Kieran Culkin and Michael Cera
Kieran Culkin and Michael Cera Credit: Michael Brosilow

Kenneth Lonergan’s This Is Our Youth starts with 21-year-old Dennis Ziegler hanging out in his studio apartment on Manhattan’s Upper West Side, watching TV. (Since the year is 1982, it’s a big, freestanding cube of a set—the kind with vacuum tubes inside.) The stage directions say he’s got an “old black-and-white movie” on, but they’re not specific about which one. If you’re sitting in the right (i.e., south) section of Steppenwolf Theatre’s upstairs space, though, you can glimpse Boris Karloff on the screen. There’s a fez on his head, and that can mean only one thing: that director Anna D. Shapiro decided Dennis should be watching the original 1932 version of The Mummy.

It’s an artful choice. The Mummy is about an ancient Egyptian priest, Imhotep, who comes back from the tomb after thousands of years, hoping to be reunited with his beloved, a princess called Ankh-es-en-amon. With a few modifications, that’s what Lonergan’s ugly/sweet 1996 two-act is about too.

Of course, those modifications are fairly significant. The mummy in This Is Our Youth isn’t an Egyptian priest. He isn’t swathed in bandages, doesn’t answer to the name of Imhotep, or know a girl named Ankh-es-en-amon. He doesn’t even wear a fez. He’s Warren Straub, a friend of Dennis’s whose mob-connected dad has made a fortune in the lingerie business. Warren doesn’t sleep in a sarcophagus hidden under desert sands but at a swell condo on Central Park West.

And yet he’s very definitely entombed. Traumatized by the murder of his sister at the hands of her abusive boyfriend, smacked around and berated himself by a father who can’t figure out why success doesn’t seem to have solved his problems, abandoned by a mother who’s decamped to another coast, Warren keeps himself sedated with round-the-clock infusions of weed and what-have-you. (Warren telling Dennis about a conversation with the elder Mr. Straub: “I got stoned and he comes home and he’s like, ‘This apartment smells like pot all the time.’ And I’m like, ‘Yeah, ’cause I’m always smoking it.'”)

Warren makes a gesture toward self-reanimation by stealing a big chunk of cash from dad and running away to Dennis’s place (which Dennis’s parents rent for him in order to keep him out of theirs). But that’s a stopgap at best. Grandiose and combative and wound extratight—just the array of tendencies you’d expect the coke he snorts to aggravate—Dennis bullies Warren as a kind of involuntary twitch.

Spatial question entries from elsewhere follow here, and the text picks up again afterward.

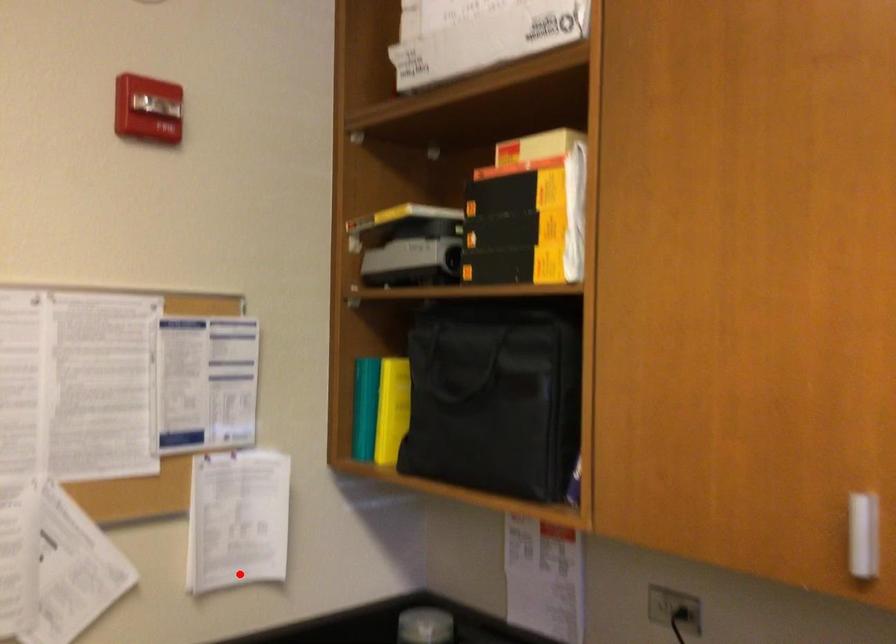
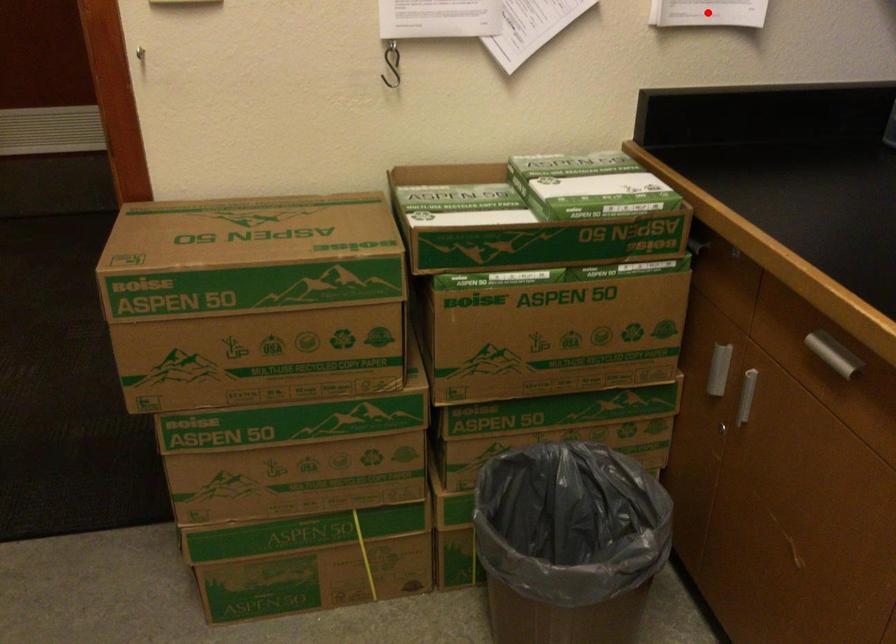
I am providing you with two images of the same scene from different viewpoints. A red point is marked on the first image and another point is marked on the second image. Do the highlighted points in image1 and image2 indicate the same real-world spot?

Yes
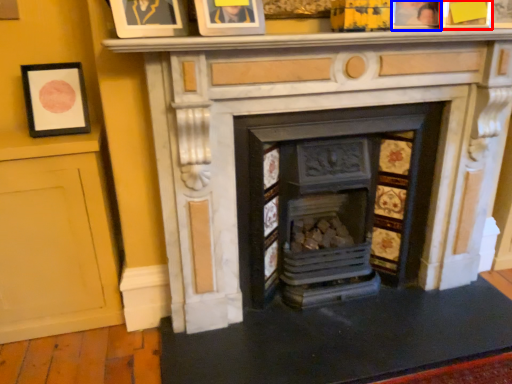
Question: Which object is closer to the camera taking this photo, picture frame (highlighted by a red box) or picture frame (highlighted by a blue box)?

Choices:
 (A) picture frame
 (B) picture frame

Answer: (A)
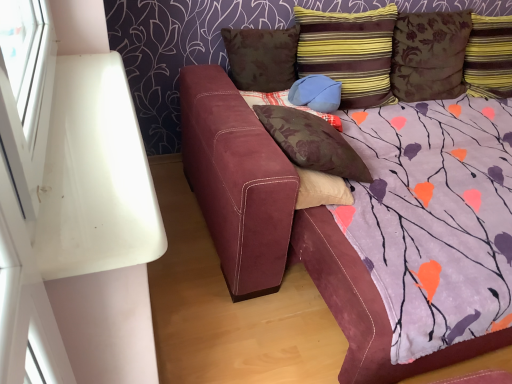
Question: From a real-world perspective, does striped fabric pillow at upper right, which appears as the fourth pillow when viewed from the left, stand above striped fabric pillow at upper right, which appears as the first pillow when viewed from the right?

Choices:
 (A) yes
 (B) no

Answer: (A)

Question: Is striped fabric pillow at upper right, the 3th pillow viewed from the right, outside striped fabric pillow at upper right, the sixth pillow positioned from the left?

Choices:
 (A) yes
 (B) no

Answer: (A)

Question: Is the position of striped fabric pillow at upper right, which appears as the fourth pillow when viewed from the left, less distant than that of striped fabric pillow at upper right, which appears as the first pillow when viewed from the right?

Choices:
 (A) yes
 (B) no

Answer: (A)

Question: Is striped fabric pillow at upper right, the sixth pillow positioned from the left, surrounded by striped fabric pillow at upper right, the 3th pillow viewed from the right?

Choices:
 (A) yes
 (B) no

Answer: (B)

Question: Could you tell me if striped fabric pillow at upper right, which appears as the fourth pillow when viewed from the left, is turned towards striped fabric pillow at upper right, which appears as the first pillow when viewed from the right?

Choices:
 (A) yes
 (B) no

Answer: (B)

Question: Is striped fabric pillow at upper right, which appears as the fourth pillow when viewed from the left, not close to striped fabric pillow at upper right, which appears as the first pillow when viewed from the right?

Choices:
 (A) yes
 (B) no

Answer: (B)

Question: Is striped fabric pillow at upper right, which appears as the fourth pillow when viewed from the left, surrounding suede blue pillow at center, the 4th pillow from the right?

Choices:
 (A) no
 (B) yes

Answer: (B)

Question: Does striped fabric pillow at upper right, which appears as the fourth pillow when viewed from the left, turn towards suede blue pillow at center, the 4th pillow from the right?

Choices:
 (A) no
 (B) yes

Answer: (B)

Question: Considering the relative positions of striped fabric pillow at upper right, which appears as the fourth pillow when viewed from the left, and suede blue pillow at center, the third pillow when ordered from left to right, in the image provided, is striped fabric pillow at upper right, which appears as the fourth pillow when viewed from the left, to the right of suede blue pillow at center, the third pillow when ordered from left to right, from the viewer's perspective?

Choices:
 (A) yes
 (B) no

Answer: (A)

Question: Does striped fabric pillow at upper right, the 3th pillow viewed from the right, have a smaller size compared to suede blue pillow at center, the third pillow when ordered from left to right?

Choices:
 (A) yes
 (B) no

Answer: (B)

Question: Is there a large distance between striped fabric pillow at upper right, the 3th pillow viewed from the right, and suede blue pillow at center, the 4th pillow from the right?

Choices:
 (A) yes
 (B) no

Answer: (B)

Question: Is striped fabric pillow at upper right, the 3th pillow viewed from the right, oriented away from suede blue pillow at center, the third pillow when ordered from left to right?

Choices:
 (A) yes
 (B) no

Answer: (B)

Question: Can brown floral pillow at upper center, positioned as the sixth pillow in right-to-left order, be found inside striped fabric pillow at upper right, the 3th pillow viewed from the right?

Choices:
 (A) no
 (B) yes

Answer: (A)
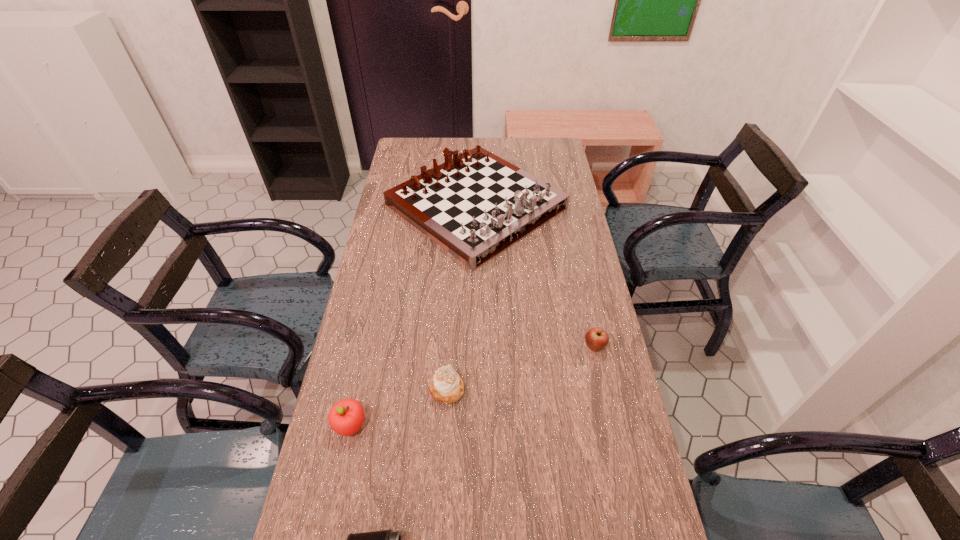
The width and height of the screenshot is (960, 540). Find the location of `vacant space located 0.310m on the back of the farther apple`. vacant space located 0.310m on the back of the farther apple is located at coordinates (577, 266).

The height and width of the screenshot is (540, 960). Identify the location of object present at the far edge. (476, 205).

I want to click on gameboard located in the left edge section of the desktop, so click(476, 205).

The width and height of the screenshot is (960, 540). Find the location of `apple that is positioned at the left edge`. apple that is positioned at the left edge is located at coordinates (346, 417).

The image size is (960, 540). Identify the location of gameboard present at the right edge. (476, 205).

Locate an element on the screen. This screenshot has height=540, width=960. apple that is positioned at the right edge is located at coordinates (596, 338).

At what (x,y) coordinates should I click in order to perform the action: click on object at the far left corner. Please return your answer as a coordinate pair (x, y). Looking at the image, I should click on (476, 205).

This screenshot has width=960, height=540. Find the location of `object located at the far right corner`. object located at the far right corner is located at coordinates (476, 205).

This screenshot has height=540, width=960. In the image, there is a desktop. Find the location of `free space at the far edge`. free space at the far edge is located at coordinates (499, 154).

The width and height of the screenshot is (960, 540). In order to click on blank area at the left edge in this screenshot , I will do `click(390, 246)`.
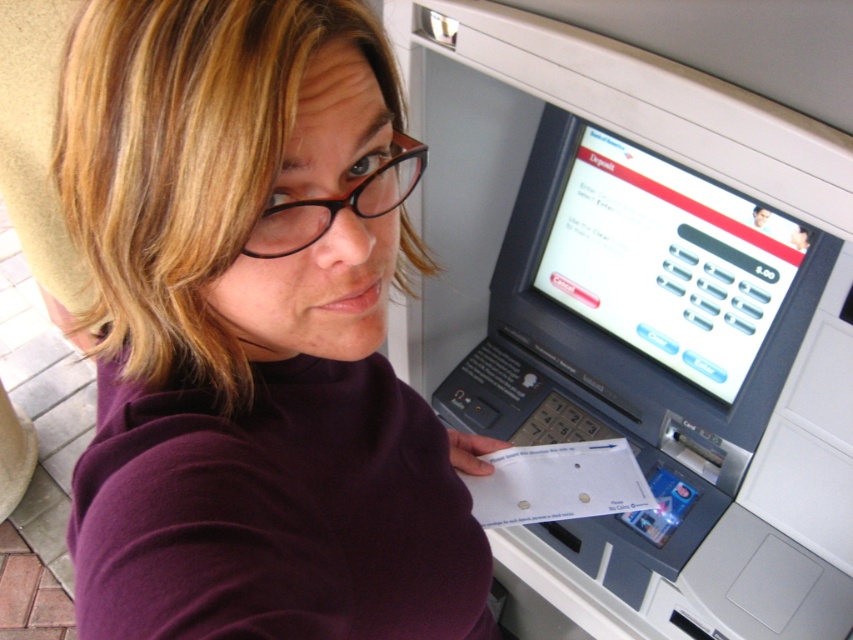
Question: Does purple turtleneck sweater at center have a smaller size compared to black plastic glasses at upper center?

Choices:
 (A) yes
 (B) no

Answer: (B)

Question: Does purple turtleneck sweater at center have a greater width compared to black plastic glasses at upper center?

Choices:
 (A) yes
 (B) no

Answer: (A)

Question: From the image, what is the correct spatial relationship of purple turtleneck sweater at center in relation to black plastic glasses at upper center?

Choices:
 (A) left
 (B) right

Answer: (A)

Question: Which point is farther to the camera?

Choices:
 (A) black plastic glasses at upper center
 (B) purple turtleneck sweater at center

Answer: (A)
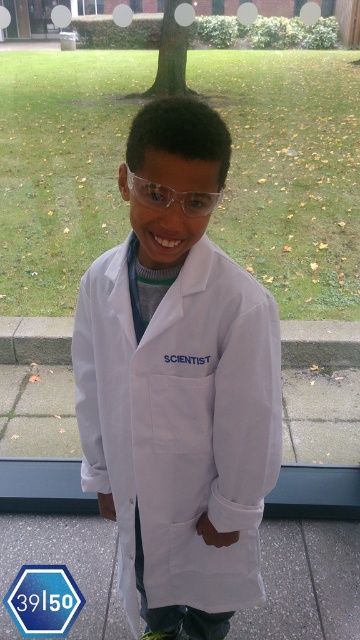
You are a photographer trying to capture the scientist in the scene. You notice two points in the image at coordinates point (96, 326) and point (185, 196). Which point is closer to your camera lens?

Point (96, 326) is further to the viewer than point (185, 196). Therefore, point (96, 326) is closer to the camera lens.

You are a photographer trying to capture the white matte lab coat at center in a portrait. Based on the scene, where should you position the camera to ensure the lab coat is centered in the frame?

The white matte lab coat at center is positioned at point (180, 422), so you should aim the camera at those coordinates to center it in the frame.

You are a scientist who needs to reach an object that is 60 centimeters away from you. You are currently wearing the white matte lab coat at center and the transparent plastic goggles at center. Which item can you reach without moving your position?

The white matte lab coat at center is 57.18 centimeters away from transparent plastic goggles at center. Since the goggles are within the 60 cm range, you can reach the transparent plastic goggles at center without moving.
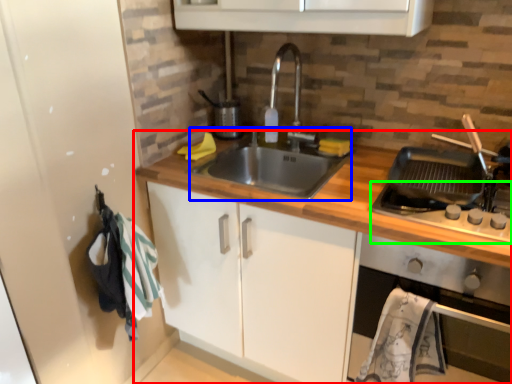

And Warren responds by maintaining a walking-dead air of dissociation around his putative pal. He’s anomic rather than angry, opaque, although he feigns engagement by repeating “What’s up?” until it gets on Dennis’s nerves. In a strong performance of weakness by Michael Cera—the film actor known for Juno and Scott Pilgrim Vs. the World—Warren cultivates a physical and verbal deadpan. You can almost feel him willing himself stupid.

Until Jessica Goldman shows up. Consider her Warren’s Upper West Side Ankh-es-en-amon. The aura of vacancy begins to fall away when she appears at Dennis’s door expecting to see Dennis’s girlfriend. It’s not as if Warren suddenly bursts into new life—after all, he’s been buried for the psychic equivalent of millennia. But something clearly shifts in him. The opacity softens into translucence. The dissociation morphs into an amusing sense of irony. The mummy, it turns out, has a nice, dry wit.

If you want a hint about how things turn out, see the Karloff movie. Lonergan doesn’t make things easy for Warren. Jessica may feel a certain pull in his direction, but she’s no less fucked-up than anyone else in the play—or in the social cul-de-sac the play depicts, for that matter. The best thing about This Is Our Youth is its exquisite feel for the strategies damaged people use to protect the last bits of their sense of self from what they regard as the certainty of attack. Like Dennis and Warren, Jessica suffers from an everyday domestic version of PTSD, and her chosen mode of dealing with it involves picking fights before they can be picked with her.

That may be the most challenging thing about it, too. Given that Lonergan’s characters are continually trying to deflect the inevitable punch in the face, they’re naturally vigilant, and their language is about vigilance as much as it’s about the many oafish or inchoate or wacked-out or silly things they say. To a remarkable degree, then, the onus is on the actor to express the maneuvers going on under the talk. In Shapiro’s production, which is prepping here for a run on Broadway, only Cera really accomplishes that task. Although Kieran Culkin has some sharp moments demonstrating Dennis’s technique of preemptively shoving aggression down the throat of anyone who may consider crossing him, his basic approach to embodying the guy’s emotional life is to talk fast. Tavi Gevinson simply doesn’t give us an opening into Jessica—which makes her realistic, all right, but not terribly compelling.